Second, Phillips argues that the district court violated the Sixth Amendment as

construed in United States v. Booker, 543 U.S. 220 (2005), and in Apprendi v. New

Jersey, 530 U.S. 466 (2000), by imposing a four-level enhancement for use of a

firearm in connection with another felony offense without submitting that issue to the

jury. See U.S.S.G. § 2K2.1(b)(5) (Nov. 2003), now U.S.S.G. § 2K2.1(b)(6). This

contention is without merit. Because the sentencing guidelines are advisory under

Booker, enhancements to the advisory guidelines range may be based upon facts

found by the sentencing court by a preponderance of the evidence. See, e.g., United

States v. Pirani, 406 F.3d 543, 551 & n.4 (8th Cir.) (en banc), cert. denied, 546 U.S.

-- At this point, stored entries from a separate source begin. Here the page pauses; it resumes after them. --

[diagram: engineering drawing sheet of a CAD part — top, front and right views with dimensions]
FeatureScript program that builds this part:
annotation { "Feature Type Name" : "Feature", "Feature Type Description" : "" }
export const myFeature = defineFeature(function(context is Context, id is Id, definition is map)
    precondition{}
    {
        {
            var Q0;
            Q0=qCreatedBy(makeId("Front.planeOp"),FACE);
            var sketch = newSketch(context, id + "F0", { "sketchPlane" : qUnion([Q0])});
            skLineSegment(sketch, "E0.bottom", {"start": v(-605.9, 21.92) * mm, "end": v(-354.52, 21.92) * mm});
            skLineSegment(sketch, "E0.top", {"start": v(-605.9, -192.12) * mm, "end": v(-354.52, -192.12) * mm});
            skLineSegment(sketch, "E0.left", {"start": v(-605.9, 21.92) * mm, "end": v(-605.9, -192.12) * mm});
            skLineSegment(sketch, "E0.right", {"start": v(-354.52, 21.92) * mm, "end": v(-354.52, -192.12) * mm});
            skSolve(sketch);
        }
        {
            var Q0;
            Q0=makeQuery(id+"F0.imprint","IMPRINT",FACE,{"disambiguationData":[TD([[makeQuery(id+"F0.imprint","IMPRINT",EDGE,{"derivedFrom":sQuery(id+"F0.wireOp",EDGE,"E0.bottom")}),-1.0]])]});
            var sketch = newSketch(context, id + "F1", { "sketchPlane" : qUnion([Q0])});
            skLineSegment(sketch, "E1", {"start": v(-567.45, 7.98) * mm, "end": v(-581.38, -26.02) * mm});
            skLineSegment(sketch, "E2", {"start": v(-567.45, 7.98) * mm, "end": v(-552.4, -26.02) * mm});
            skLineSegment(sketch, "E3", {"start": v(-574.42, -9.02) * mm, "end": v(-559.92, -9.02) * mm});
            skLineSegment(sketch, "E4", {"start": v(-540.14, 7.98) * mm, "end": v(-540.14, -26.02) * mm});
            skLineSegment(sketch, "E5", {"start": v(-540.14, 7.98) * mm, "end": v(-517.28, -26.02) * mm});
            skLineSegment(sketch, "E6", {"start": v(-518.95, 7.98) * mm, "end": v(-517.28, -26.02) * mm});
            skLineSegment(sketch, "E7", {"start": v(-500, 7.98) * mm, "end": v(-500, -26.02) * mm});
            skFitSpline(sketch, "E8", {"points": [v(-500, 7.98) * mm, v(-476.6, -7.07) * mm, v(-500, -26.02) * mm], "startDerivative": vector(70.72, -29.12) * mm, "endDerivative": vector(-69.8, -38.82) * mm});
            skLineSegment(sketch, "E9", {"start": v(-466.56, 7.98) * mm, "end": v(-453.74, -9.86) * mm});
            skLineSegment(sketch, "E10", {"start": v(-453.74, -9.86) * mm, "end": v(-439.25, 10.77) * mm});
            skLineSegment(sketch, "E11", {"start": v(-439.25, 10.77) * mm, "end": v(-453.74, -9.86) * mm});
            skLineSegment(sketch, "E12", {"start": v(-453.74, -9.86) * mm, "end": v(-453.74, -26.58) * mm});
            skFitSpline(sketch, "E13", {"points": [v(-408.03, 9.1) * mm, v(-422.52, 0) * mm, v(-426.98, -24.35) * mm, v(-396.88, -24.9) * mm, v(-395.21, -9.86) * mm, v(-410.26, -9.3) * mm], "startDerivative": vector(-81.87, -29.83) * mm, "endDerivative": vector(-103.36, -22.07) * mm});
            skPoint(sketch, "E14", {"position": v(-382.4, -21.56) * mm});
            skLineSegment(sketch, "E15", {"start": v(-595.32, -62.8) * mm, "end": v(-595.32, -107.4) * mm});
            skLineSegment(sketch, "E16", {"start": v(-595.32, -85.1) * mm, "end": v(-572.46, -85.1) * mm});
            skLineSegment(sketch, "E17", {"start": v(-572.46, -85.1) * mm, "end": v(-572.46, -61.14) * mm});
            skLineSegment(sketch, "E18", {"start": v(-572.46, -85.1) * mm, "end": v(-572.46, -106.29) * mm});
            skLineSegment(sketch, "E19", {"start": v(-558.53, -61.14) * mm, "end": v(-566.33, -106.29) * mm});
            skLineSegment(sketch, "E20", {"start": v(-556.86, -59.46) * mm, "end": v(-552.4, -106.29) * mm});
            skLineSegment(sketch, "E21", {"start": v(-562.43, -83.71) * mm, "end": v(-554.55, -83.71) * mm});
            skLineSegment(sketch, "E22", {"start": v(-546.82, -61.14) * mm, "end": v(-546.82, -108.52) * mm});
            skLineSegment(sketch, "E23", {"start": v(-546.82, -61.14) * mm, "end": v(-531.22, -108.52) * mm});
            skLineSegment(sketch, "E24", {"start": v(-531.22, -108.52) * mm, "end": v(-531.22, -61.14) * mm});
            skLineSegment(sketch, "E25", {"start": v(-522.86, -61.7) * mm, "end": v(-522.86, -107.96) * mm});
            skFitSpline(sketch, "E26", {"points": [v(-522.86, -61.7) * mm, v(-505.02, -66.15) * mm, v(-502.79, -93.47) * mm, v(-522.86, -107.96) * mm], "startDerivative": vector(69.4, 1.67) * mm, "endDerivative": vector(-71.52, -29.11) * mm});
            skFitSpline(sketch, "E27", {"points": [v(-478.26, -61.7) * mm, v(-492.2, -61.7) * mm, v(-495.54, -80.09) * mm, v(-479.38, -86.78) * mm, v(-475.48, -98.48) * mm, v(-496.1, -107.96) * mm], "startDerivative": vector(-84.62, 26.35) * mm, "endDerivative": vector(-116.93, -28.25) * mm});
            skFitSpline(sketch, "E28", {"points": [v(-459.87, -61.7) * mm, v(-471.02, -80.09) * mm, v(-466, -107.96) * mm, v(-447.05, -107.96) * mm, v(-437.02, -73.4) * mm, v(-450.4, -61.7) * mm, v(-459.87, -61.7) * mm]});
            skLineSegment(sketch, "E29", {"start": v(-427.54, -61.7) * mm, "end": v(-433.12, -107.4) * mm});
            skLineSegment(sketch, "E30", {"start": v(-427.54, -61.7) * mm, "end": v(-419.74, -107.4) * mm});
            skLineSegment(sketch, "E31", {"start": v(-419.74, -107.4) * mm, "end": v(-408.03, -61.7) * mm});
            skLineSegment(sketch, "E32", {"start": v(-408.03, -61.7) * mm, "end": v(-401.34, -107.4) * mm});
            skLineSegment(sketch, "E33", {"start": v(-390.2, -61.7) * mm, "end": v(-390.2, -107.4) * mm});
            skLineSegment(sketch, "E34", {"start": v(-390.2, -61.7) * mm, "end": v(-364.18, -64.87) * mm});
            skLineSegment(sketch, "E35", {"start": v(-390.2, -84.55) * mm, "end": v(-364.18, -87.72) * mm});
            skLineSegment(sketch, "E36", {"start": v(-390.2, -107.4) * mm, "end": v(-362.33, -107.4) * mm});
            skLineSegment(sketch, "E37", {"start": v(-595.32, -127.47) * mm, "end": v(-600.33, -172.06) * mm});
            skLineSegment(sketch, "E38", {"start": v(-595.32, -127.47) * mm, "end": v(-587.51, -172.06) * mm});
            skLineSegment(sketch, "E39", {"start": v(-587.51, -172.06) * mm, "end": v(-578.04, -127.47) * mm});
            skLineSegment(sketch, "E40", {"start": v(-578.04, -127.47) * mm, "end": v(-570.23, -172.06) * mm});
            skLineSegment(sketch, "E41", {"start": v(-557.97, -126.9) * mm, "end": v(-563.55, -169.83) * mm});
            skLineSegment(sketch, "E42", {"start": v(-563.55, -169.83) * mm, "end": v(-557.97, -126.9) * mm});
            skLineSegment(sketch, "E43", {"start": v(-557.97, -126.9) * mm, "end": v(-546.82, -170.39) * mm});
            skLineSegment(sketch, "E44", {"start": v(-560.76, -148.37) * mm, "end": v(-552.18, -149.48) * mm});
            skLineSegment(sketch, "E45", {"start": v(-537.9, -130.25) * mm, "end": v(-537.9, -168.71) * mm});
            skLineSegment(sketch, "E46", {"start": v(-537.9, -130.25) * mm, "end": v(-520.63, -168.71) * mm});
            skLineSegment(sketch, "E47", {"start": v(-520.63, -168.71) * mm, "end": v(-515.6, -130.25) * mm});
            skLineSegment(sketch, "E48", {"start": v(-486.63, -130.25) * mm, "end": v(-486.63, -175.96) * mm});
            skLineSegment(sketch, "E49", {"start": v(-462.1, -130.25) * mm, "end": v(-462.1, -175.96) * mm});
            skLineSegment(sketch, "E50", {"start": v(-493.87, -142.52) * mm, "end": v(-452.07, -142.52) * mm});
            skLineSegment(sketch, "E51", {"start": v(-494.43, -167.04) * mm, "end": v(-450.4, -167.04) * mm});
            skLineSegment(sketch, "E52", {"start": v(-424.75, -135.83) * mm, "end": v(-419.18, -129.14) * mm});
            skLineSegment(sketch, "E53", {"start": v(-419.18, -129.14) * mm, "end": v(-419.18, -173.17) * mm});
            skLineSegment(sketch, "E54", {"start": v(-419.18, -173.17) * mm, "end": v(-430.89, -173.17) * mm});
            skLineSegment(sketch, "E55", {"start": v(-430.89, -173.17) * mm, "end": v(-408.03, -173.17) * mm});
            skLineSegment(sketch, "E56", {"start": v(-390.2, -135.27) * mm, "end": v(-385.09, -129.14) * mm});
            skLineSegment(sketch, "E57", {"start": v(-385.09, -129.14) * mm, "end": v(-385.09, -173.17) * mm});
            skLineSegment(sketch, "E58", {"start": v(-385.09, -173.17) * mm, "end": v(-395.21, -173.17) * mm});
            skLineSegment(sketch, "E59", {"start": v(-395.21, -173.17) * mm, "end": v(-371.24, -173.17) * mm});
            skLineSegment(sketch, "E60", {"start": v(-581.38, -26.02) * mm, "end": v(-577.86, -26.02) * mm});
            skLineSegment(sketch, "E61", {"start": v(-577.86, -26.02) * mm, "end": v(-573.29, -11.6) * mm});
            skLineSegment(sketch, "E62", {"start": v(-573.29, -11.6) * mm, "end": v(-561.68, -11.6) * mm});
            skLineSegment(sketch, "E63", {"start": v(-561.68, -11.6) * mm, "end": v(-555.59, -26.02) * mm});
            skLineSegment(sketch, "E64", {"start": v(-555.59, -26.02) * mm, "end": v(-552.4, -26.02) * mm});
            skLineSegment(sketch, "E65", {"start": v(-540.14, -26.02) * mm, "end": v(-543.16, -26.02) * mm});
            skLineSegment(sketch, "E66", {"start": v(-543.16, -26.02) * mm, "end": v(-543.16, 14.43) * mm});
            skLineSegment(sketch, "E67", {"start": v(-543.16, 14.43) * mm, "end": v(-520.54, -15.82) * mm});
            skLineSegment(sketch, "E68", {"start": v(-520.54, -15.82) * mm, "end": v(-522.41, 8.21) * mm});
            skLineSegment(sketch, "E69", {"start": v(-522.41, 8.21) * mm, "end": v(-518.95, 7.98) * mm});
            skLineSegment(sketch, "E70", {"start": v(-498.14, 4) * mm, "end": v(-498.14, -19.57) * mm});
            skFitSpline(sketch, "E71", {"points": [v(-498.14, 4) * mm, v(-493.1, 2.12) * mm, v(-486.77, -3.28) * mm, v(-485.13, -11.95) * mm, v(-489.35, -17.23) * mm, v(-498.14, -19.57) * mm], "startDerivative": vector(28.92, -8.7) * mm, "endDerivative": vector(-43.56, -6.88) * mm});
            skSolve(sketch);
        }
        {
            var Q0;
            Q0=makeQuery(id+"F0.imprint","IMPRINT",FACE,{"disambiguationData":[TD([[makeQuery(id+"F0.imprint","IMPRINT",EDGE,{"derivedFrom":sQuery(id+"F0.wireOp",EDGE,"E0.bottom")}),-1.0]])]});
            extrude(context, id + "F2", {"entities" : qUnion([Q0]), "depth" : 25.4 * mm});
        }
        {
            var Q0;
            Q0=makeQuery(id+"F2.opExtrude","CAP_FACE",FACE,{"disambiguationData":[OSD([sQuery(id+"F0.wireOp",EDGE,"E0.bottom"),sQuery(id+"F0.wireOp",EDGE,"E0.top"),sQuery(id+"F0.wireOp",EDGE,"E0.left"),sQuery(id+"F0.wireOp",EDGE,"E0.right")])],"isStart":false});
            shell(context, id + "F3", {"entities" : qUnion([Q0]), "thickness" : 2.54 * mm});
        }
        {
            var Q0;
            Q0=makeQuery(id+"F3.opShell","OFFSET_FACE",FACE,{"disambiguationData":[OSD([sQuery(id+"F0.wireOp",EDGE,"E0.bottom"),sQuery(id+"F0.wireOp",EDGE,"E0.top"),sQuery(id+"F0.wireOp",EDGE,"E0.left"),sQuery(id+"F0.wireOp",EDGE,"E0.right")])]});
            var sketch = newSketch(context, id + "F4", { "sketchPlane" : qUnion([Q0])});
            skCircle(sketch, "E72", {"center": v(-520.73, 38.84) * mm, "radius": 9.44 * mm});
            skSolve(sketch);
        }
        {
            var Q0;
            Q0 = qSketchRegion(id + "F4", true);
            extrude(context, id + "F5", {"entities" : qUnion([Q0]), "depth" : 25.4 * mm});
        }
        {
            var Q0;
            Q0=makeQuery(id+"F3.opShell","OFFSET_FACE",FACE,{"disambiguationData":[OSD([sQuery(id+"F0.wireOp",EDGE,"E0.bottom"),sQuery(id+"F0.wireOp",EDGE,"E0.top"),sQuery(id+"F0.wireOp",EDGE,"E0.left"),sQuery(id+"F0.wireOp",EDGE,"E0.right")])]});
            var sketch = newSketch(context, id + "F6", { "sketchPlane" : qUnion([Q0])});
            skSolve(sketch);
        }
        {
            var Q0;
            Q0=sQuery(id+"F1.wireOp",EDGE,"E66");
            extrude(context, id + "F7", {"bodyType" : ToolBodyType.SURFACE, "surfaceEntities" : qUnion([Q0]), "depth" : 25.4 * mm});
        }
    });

909 (2005). When the proposed enhancement is based upon an offense for which

there was no prior conviction, as in this case, “the government must prove at

sentencing (by a preponderance of the evidence) that the defendant committed it.”

United States v. Raglin, No. 06-3432, slip op. at 3 (8th Cir. Sept. 4, 2007). Here,

Phillips does not challenge the district court’s finding that he committed the prior

offense in question. Accordingly, the enhancement was proper. 

The judgment of the district court is affirmed.